- _PASSAGE_:
Luffy is not a liberator and he's not an altruistic hero, he doesn't go from island to island aiming to save people, and if you think he wanted to, then please remember Fishmen Island and how unhappy he was with the idea of being a hero:
And now if you think Luffy changed since then because Dressrosa happened, then please remember what he asked of Momonosuke in Wano:
Yep, that's right. Luffy still *doesn't have any interest* in becoming a hero. If you think he's alright with that and changed his mind, then you're just not paying attention to him, sorry to say that. Luffy has been pretty consistent about this too and now he declared it yet again in Elbaf. It's the third time already.
You just think it's not a big deal because he so easily changed his mind in Fishmen Island, but it happened only because he had an actual reason to do that. Jimbei promised Luffy all the meat he wants. He gave him a *personal reason* to act like a hero, which is why Luffy agreed. And he did the same in Dressrosa. He wouldn't liberate that country if he didn't get attached first to Law and Rebecca (yes, in this order), and his crew to tontattas. They always do it for someone particular, for their friends. It's the same in Wano too, Luffy's constant motivation is Tama, Momo and Kinemon. He wants them to be happy, most of all, and he even says as much when he defeats Kaido: "I want a world where all of my friends can eat as much as they like".
There, he doesn't do it altruistically because he hates oppresion and villains who thrive on pain of common people and he can't stand seeing it. Yes, he probably thinks it's unfair, but he also grew up in Goa Kingdom, the very definition of unfair regime. He saves oppressed people only when they are his friends or has some other personal interest involved. He defeats the Marine base in Shells Town for Koby (and Zoro, later). He defeats Don Krieg so he can repay his food debt to Baratie. He defeats Arlong for Nami. He fights Wapol for Chopper (who saved Nami) and who he already considers his friend because of that. He fights for the Giants (Little Garden) and Vivi (Alabasta), Conis (Skypiea), Robin (Water 7 and Enies Lobby), Brook (Thriller Bark), Hachi (Sabaody) etc. Though, he does make friends rather easily, so usually it's not that big of a deal. But he isn't going out of his way to places he reads about in the newspapers that need to be liberated, he instead cares more for his own dream. He doesn't enter a certain island with the idea in mind that goes like "if I see some injustice here, I'm gonna bring this shit down". It's the other way around. He makes friends and realizes they're unhappy.


He wants them to be happy again and to live without regrets, and that's why he brings the shit down, whatever it is that makes people he cares about feel so unhappy. Because he thinks this is at least something he can do for his friends. Luffy doesn't think he can do a lot of things, he can't do much at all, but he can do one thing: beat up a guy when needed.
He knows how regret feels like ever since he believed Sabo died, he's not gonna sit there and do nothing next time something like this happens. That's why it's so important for him, to make sure his friends are happy. And that's why he beats up people and liberates countries. It's not for justice, he simply wants his friends to be happy.

- _WHAT YOU WILL DO_:
1. In the Luffy essay, copy the passage from "Luffy is not" up to and including "third time already.".
2. According to the Luffy essay, what did Jimbei promise Luffy?
3. Translate this sentence from the Luffy essay into French: "He makes friends and realizes they're unhappy."

- _RAW RECORDS_:
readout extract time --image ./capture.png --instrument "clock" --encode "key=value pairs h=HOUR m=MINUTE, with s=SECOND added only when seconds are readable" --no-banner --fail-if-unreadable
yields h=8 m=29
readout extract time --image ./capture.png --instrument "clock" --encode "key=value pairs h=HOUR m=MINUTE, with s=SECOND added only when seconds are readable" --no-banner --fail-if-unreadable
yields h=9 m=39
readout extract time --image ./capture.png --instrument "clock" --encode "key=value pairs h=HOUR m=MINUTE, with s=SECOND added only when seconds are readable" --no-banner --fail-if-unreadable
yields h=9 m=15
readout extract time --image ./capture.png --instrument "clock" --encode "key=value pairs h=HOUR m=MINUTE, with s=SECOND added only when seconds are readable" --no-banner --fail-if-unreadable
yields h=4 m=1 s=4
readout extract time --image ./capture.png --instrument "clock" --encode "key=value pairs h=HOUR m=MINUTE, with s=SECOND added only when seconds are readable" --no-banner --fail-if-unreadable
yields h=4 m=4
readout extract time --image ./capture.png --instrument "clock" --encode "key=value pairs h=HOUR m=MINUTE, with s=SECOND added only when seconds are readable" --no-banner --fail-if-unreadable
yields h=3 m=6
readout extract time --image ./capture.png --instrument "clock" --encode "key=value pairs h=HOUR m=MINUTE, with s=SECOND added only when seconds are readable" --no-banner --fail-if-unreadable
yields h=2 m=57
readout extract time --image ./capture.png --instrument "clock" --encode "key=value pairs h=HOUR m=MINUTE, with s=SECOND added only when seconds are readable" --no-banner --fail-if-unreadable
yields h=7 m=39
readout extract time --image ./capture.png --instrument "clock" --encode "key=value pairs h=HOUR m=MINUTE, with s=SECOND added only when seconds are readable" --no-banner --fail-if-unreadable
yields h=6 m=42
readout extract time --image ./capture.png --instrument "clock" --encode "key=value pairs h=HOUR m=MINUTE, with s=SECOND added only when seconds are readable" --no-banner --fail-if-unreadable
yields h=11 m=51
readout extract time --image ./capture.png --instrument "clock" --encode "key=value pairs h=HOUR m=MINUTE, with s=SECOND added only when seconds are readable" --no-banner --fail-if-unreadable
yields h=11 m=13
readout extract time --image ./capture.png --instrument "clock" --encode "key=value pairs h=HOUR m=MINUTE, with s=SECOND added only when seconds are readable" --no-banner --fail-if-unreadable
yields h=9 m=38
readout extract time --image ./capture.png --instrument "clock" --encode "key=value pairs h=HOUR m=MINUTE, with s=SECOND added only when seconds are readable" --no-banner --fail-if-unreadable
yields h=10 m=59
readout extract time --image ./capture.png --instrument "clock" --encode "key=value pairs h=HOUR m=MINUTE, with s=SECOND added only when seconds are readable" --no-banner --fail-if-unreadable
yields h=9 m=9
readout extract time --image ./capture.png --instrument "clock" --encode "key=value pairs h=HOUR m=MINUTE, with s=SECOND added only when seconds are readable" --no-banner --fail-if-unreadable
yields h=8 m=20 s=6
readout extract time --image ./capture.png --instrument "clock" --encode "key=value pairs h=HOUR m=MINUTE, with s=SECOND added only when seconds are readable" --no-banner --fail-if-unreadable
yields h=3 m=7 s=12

- _THE ANSWERS_:
1.
Luffy is not a liberator and he's not an altruistic hero, he doesn't go from island to island aiming to save people, and if you think he wanted to, then please remember Fishmen Island and how unhappy he was with the idea of being a hero:
And now if you think Luffy changed since then because Dressrosa happened, then please remember what he asked of Momonosuke in Wano:
Yep, that's right. Luffy still *doesn't have any interest* in becoming a hero. If you think he's alright with that and changed his mind, then you're just not paying attention to him, sorry to say that. Luffy has been pretty consistent about this too and now he declared it yet again in Elbaf. It's the third time already.

2. All the meat he wants.

3. Il se fait des amis et se rend compte qu'ils sont malheureux.